I am working on a project where I have to scrap subreddit using PRAW. But I have to put limit so that it will scrap only that many posts. For example, if I want to scrap a subreddit gaming (https://www.reddit.com/r/gaming/) I have to give limit 100 so it scrap for first 100 posts. But instead, I want first the total number of posts in gaming subreddit and then that value I can set as a limit to extract all the posts. I have searched on internet about Pushshift API, but don't know how to do that. Any help is appreciated!
Following code:
import praw
import pandas as pd
import os
from dotenv import load_dotenv, find_dotenv
from psaw import PushshiftAPI
load_dotenv(find_dotenv())
#Creating a dataframe
df = pd.DataFrame(columns=['Title', 'Number of comments', 'Comments'])
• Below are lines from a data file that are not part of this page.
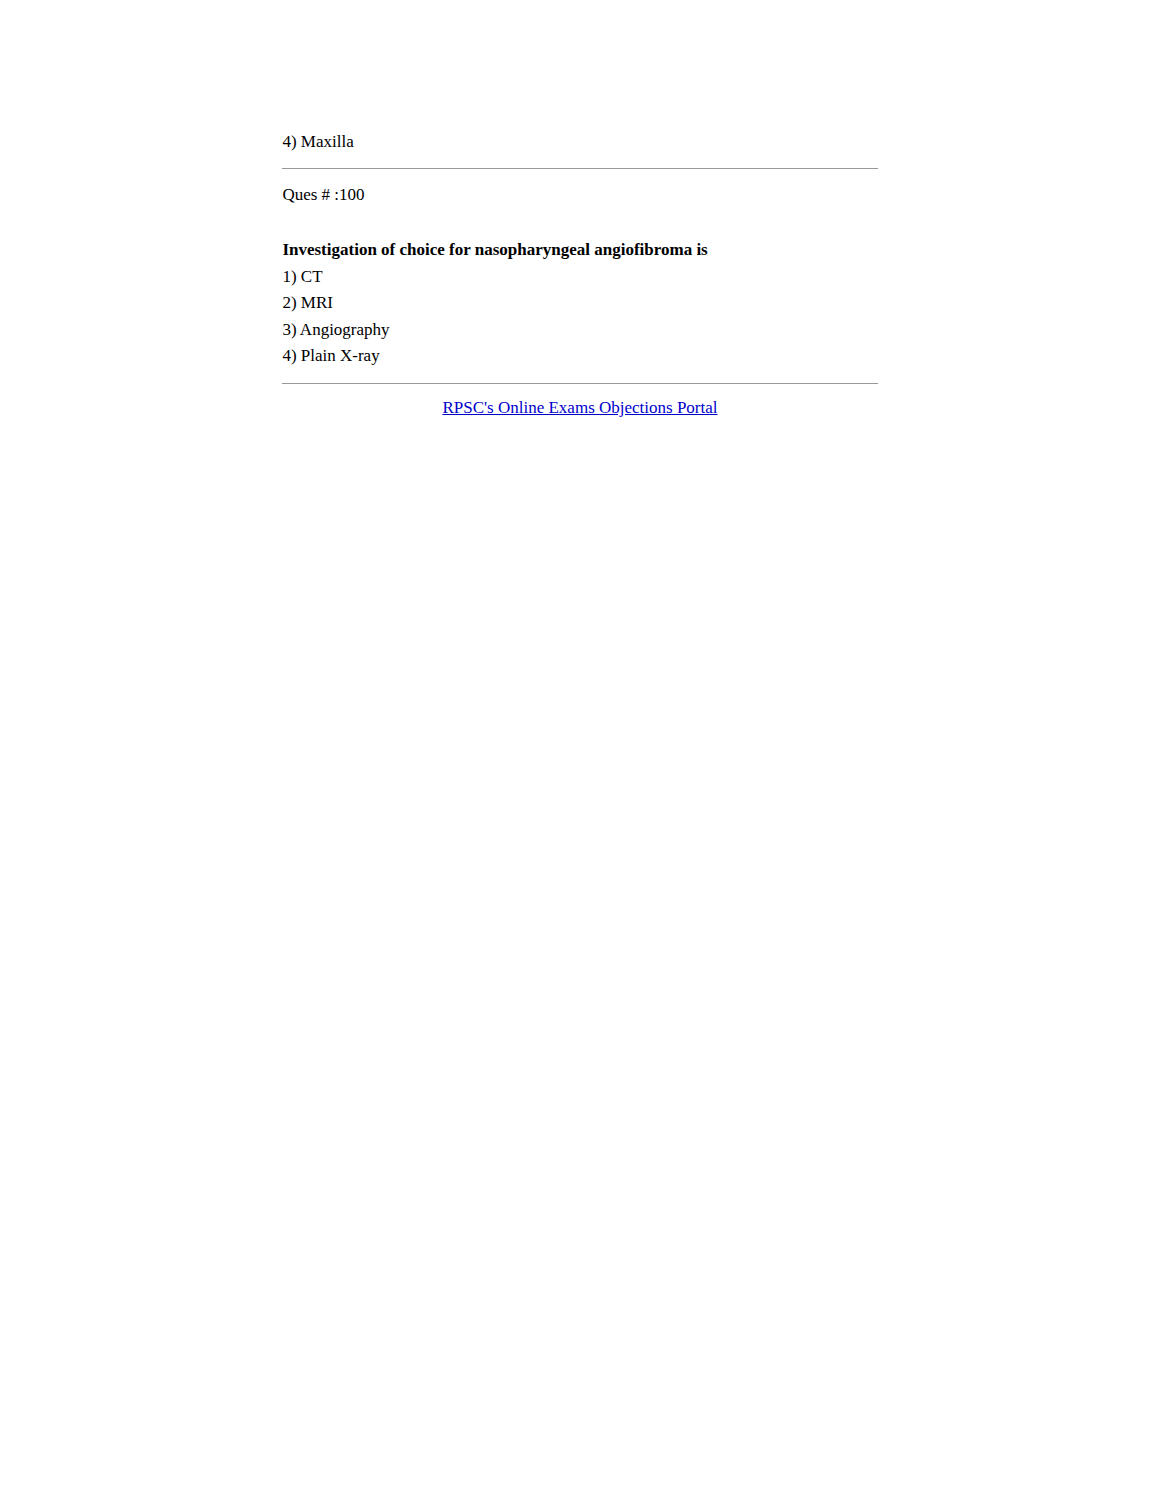4) Maxilla
Ques # :100
Investigation of choice for nasopharyngeal angiofibroma is
1) CT
2) MRI
3) Angiography
4) Plain X-ray
RPSC's Online Exams Objections Portal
#Instance of subreddit to be web scraped
reddit_read_only = praw.Reddit(client_id = os.environ.get("client_id"),
client_secret = os.environ.get("client_secret"),
user_agent = os.environ.get("user_agent"))
def main(name, value):
i = 0
subreddit = reddit_read_only.subreddit(name)
print(subreddit.created)
while i < value:
#Limits the scrapping for value number of posts
for submission in subreddit.hot(limit=value):
submission.comments.replace_more(limit=(value*30))
lst = []
#If there are any comments, then it will be saved in dataframe
if submission.num_comments != 0:
for comment in submission.comments.list():
lst.append(comment.body)
df.loc[i] = [submission.title, submission.num_comments, lst]
#If there are no comments in a post, then No comments will be stored
elif submission.num_comments == 0:
df.loc[i] = [submission.title, submission.num_comments, ['No comments']]
i += 1
# print(df)
name = 'Reddit_web_scrap_'+str(name) #save the file with certain name
# df.to_csv(name + str('.csv'), index=False)
return name
if __name__ == "__main__":
print('#####################################################################')
print('############### Reddit Web Scrapping Started ########################')
print('#####################################################################')
print()
name = main('gaming', 50)
print()
print('Created {}.csv file!'.format(name))
print()
print('#####################################################################')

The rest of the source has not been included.